Ma, one of China’s richest and most powerful business figures as well as Ant Group’s controlling shareholder, has also faced state media criticism for comments in late October in which he boasted of the size of the IPO and appeared to criticize regulators for stifling fintech innovation.
An Ant Group statement on the meeting with regulators said “views regarding the health and stability of the financial sector were exchanged,” but otherwise gave few details.
“Ant Group is committed to implementing the meeting opinions in depth,” the statement said.
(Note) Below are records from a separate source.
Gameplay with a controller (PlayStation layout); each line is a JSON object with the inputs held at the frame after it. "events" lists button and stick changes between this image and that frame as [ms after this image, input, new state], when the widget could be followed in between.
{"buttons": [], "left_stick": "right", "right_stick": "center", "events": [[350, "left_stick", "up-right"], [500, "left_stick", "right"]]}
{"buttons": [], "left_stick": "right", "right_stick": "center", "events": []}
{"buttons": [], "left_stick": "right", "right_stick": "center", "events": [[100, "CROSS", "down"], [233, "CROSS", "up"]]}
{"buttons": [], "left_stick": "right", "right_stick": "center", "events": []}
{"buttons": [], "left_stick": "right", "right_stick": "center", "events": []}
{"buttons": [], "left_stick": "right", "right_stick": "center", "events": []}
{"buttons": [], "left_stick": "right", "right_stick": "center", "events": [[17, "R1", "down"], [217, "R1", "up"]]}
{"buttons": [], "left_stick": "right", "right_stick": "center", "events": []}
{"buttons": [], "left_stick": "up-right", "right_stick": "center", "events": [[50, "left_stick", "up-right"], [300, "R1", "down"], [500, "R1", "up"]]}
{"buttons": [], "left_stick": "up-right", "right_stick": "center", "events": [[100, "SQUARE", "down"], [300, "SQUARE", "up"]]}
A Sunday commentary in the state-controlled Financial News warned of internet giants like Ant Group getting too big, saying any resulting systemic problems “will lead to serious risk contagion.”
Other commentaries have urged tighter regulation of Ant Group’s online lending.
The share sale is set to exceed US$34 billion, beating the $29 billion chalked up by previous record-holder Saudi Aramco last December.
Beijing has called on national flagships of the tech sector to list on domestic stock exchanges rather than fundraise in the US, in a period of sharp economic and political rivalry.